Here they are (you can view larger versions on the companion site, or click on the images to download the PDF):

Et, en français:

Here are a few shots of the printed versions:

I kept a detailed spreadsheet of all the great, valid suggestions that were people generously offered me, but sadly, not all of them could be addressed in this new version of the cards. For the sake of interest, here are the top 5 requests that couldn't be incorporated for this set, and a bit of my reasoning:

1) Cyclists cards: As I mentioned in an earlier blog post, it seemed impractical to create a Cyclist card because of how difficult (and not to mention dangerous) it could be to interact with a cyclist on the road. It is very important for me to stress that these are not "leave-behind" cards — they are meant to start a polite, friendly conversation about etiquette and public behaviour. If someone is riding a bike, I'd prefer if you didn't distract them and risk anyone's safety.

2) Drivers / Parking cards: Same thing applies. I know there is plenty of road rage, and everyone has a story to tell about irksome driving/parking behaviour, but I'm not sure that these cards are the solution. I fear that people would just leave these cards on people's windshields in parking lots (à la; these cards are not violation tickets, they are vehicles for conversation.

3) "Precipitation etiquette" cards: Rain/umbrella etiquette (based on this Australian article) and Snow etiquette (based on this Boston Globe article). Great ideas, but tricky to handle in soggy weather.

4) Pet Owners cards: This is a great idea, but I think there's only one thing to be said — Pet owners: please clean up after your dog. Thank you!

5) Live Event Goers cards (theatre, movies, concert, sports event): If I was going to create a sixth card, this would probably be the one. When I tried mocking it up, there were limited options, and most of them seemed to fit into other existing cards (ie. say please, thank you, cover your mouth when coughing/sneezing, don't trim your nails...). I did think of creating a billboard-size card that read "This is a theatre — please turn off your cell phone." but ultimately abandoned the idea. If you see someone exhibiting poor/rude/disgusting behaviour at a public event, please just address it directly (and politely).

I think this is a perfect segway to the heart of the matter. Ultimately, this is not about the cards. The goal of the project is (and has always been) to start a much-needed discussion about civility and public etiquette. The Urban Etiquette Project cards should remind and empower people to speak up for what's right, and revive the necessity for common courtesy. In a world that is increasingly connected digitally, we have become more disconnected from each other and less cognisant of how our actions affect those around us. No one is exempt from common courtesy. I think we can find a way to get back in touch with our fellow citizens (even without invoking the Kumbayah drum circle). If we don't, who else will?

So please: slow down, be patient, unplug, smile. I promise it will only hurt for a second (just like a bandaid).

For National Etiquette Week 2012, I have three challenges, should you choose to accept them:

  • Start a conversation with a stranger about public etiquette.
  • Acknowledge someone's positive behaviour — publicly.
  • Do something kind for someone else — just because.

Let's get this etiquette party started! View the companion site here, or download the English cards here (et les cartes Françaises içi). And please, email / share the links on your social networks so we can get them all across Canada — and beyond.



"Be kind, for everyone you meet is fighting a hard battle." - Plato

p.s. As always, feedback and suggestions are always welcome.

p.p.s.  As I've mentioned before: please use your common sense, and do not risk your personal safety if you decide to use these cards. I do not want people to get hurt. These cards will not always be appropriate. If you have any doubt about the safety of the situation, maybe reconsider. We don't want to see these cards used as evidence in court.
####
- _ACTIVITY LIST_:
• A. In the etiquette cards post, what does the author say the goal of the project is?
• B. List the five requested card types that the etiquette cards post says couldn't be included in this set.
• C. From the etiquette cards post, reproduce the stretch from "So please: slow" through "someone's positive behaviour — publicly.".
These rows have no connection to the etiquette cards post.

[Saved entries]
####
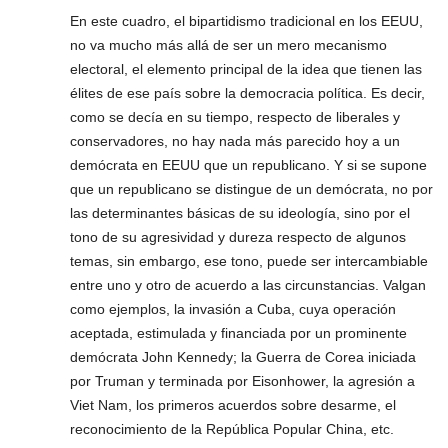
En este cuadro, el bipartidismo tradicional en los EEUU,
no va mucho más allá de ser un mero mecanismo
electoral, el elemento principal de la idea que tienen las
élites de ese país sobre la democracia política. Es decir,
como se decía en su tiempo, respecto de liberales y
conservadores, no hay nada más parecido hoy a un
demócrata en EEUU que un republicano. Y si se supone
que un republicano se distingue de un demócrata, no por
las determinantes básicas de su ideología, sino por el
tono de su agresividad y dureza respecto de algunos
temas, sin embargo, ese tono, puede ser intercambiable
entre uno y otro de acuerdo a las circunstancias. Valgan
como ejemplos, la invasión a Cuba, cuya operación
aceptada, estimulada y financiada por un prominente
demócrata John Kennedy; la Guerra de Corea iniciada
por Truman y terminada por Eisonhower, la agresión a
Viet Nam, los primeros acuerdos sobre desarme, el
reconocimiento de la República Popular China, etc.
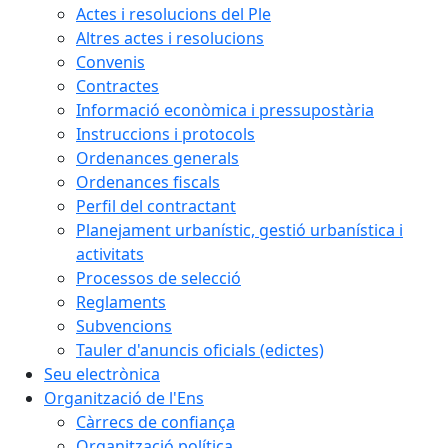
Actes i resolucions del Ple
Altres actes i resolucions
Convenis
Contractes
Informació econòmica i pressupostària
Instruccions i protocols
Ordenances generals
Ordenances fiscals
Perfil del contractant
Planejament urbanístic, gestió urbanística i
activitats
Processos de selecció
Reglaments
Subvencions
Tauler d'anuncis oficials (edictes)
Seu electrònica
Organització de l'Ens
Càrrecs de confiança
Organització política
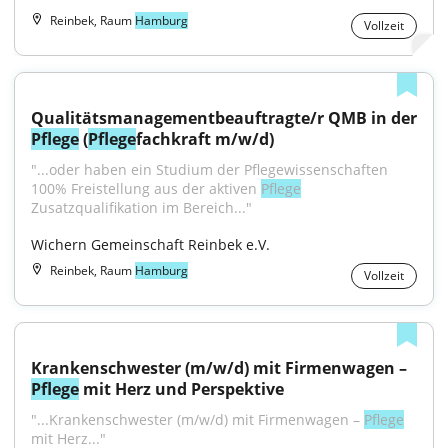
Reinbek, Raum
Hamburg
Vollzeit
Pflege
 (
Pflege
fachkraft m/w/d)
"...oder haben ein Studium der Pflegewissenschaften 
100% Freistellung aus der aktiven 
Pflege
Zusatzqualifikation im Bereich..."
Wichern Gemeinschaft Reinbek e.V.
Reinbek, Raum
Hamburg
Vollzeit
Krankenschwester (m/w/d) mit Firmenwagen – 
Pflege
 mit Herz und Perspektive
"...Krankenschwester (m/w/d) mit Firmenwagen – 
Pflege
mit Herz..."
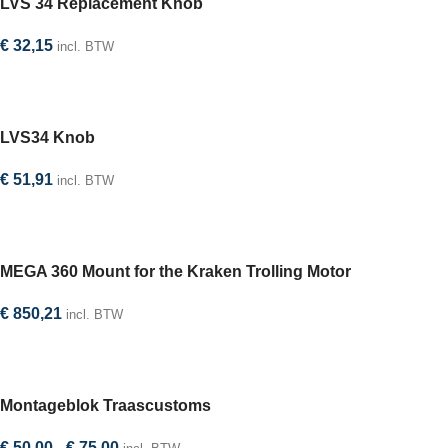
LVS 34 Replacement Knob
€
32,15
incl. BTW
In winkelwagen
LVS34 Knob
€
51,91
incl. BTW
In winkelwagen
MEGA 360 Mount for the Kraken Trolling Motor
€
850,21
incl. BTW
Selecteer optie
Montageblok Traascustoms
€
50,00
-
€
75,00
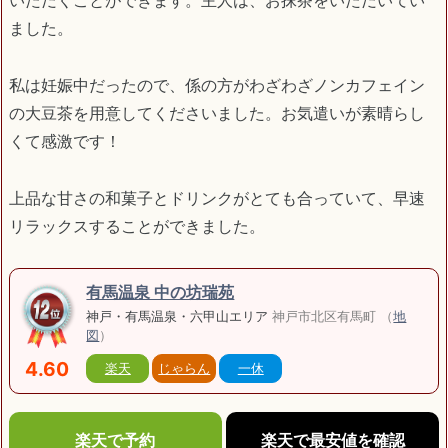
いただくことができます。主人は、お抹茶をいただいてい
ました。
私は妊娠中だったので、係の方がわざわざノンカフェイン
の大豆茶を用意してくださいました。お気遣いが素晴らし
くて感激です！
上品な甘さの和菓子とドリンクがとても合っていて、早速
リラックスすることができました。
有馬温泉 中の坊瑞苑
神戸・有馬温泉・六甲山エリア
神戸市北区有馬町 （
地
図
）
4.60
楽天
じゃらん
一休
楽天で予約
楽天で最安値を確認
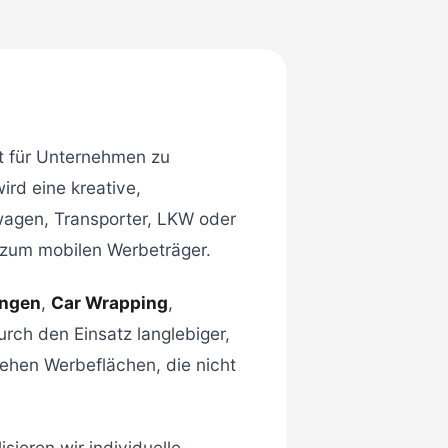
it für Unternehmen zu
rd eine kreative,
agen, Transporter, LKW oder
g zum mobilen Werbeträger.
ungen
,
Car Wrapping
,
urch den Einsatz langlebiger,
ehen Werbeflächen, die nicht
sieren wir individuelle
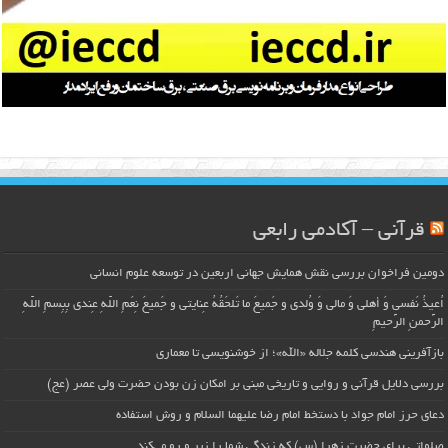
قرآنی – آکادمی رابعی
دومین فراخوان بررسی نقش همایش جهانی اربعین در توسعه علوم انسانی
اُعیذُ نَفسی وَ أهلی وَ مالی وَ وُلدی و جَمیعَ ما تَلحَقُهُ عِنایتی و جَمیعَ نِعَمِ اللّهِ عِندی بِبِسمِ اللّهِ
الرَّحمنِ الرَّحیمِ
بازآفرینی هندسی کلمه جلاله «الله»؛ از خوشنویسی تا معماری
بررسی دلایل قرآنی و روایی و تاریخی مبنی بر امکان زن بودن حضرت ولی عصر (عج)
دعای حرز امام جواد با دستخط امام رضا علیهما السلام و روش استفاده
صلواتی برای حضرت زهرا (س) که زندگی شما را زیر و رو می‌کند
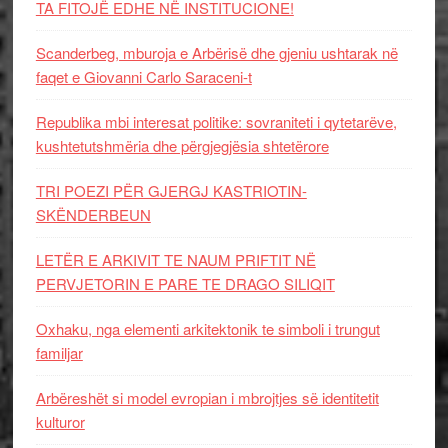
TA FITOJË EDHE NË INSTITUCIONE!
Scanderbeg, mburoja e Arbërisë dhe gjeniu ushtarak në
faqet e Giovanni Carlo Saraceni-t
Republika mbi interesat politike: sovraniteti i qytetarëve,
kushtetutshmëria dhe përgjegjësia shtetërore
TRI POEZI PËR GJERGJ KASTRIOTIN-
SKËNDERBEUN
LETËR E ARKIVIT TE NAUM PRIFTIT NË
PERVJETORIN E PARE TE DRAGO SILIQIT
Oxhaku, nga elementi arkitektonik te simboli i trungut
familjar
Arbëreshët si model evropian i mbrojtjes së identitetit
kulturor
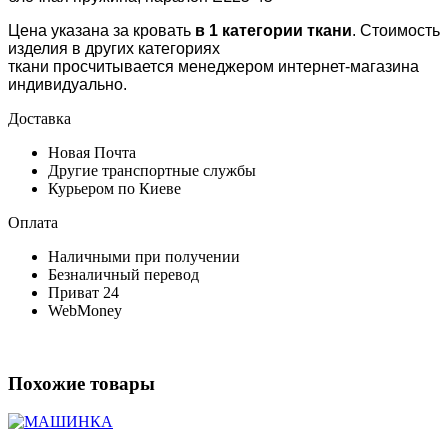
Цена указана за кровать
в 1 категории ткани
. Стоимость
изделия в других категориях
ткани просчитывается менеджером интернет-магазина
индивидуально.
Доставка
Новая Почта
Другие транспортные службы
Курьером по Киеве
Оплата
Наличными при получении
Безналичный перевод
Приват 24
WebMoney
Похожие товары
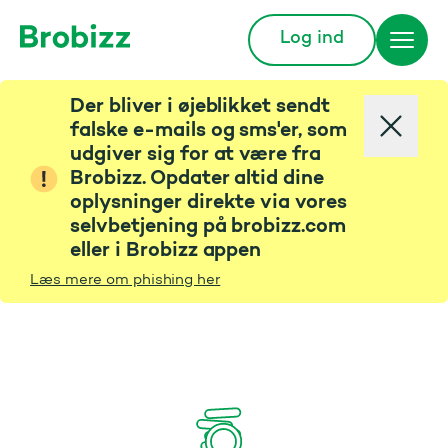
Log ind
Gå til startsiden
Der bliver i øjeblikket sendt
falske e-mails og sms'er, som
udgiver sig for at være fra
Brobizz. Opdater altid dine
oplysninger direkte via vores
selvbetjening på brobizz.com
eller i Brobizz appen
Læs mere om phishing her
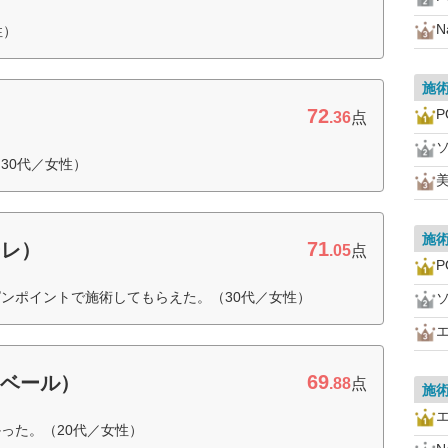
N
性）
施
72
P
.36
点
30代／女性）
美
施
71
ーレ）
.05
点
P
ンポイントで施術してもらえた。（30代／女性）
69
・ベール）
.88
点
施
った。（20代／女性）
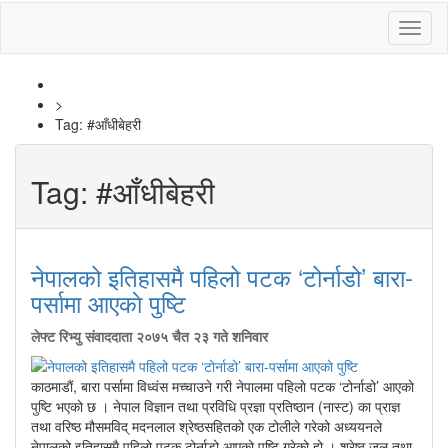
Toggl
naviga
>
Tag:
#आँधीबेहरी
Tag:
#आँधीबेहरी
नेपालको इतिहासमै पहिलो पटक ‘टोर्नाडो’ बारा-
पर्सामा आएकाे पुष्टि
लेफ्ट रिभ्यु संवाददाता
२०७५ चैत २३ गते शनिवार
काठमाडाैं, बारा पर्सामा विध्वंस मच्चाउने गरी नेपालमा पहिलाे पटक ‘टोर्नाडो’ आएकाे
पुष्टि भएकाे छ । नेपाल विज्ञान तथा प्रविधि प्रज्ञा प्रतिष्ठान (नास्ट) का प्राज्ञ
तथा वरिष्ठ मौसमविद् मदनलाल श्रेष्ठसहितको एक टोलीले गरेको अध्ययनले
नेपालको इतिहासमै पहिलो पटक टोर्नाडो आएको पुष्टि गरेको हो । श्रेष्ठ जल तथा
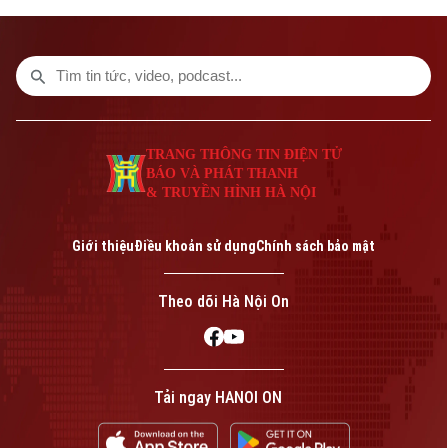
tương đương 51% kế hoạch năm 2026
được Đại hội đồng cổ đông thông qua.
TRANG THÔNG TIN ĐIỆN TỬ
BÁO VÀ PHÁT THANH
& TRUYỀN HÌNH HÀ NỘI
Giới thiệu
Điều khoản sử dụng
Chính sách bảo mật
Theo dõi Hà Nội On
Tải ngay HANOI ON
####
- _RESPONSES BY ITEM NUMBER_:
• A. To start a much-needed discussion about civility and public etiquette.

• B.
- Cyclists cards
- Drivers / Parking cards
- "Precipitation etiquette" cards
- Pet Owners cards
- Live Event Goers cards

• C.
So please: slow down, be patient, unplug, smile. I promise it will only hurt for a second (just like a bandaid).

For National Etiquette Week 2012, I have three challenges, should you choose to accept them:

  • Start a conversation with a stranger about public etiquette.
  • Acknowledge someone's positive behaviour — publicly.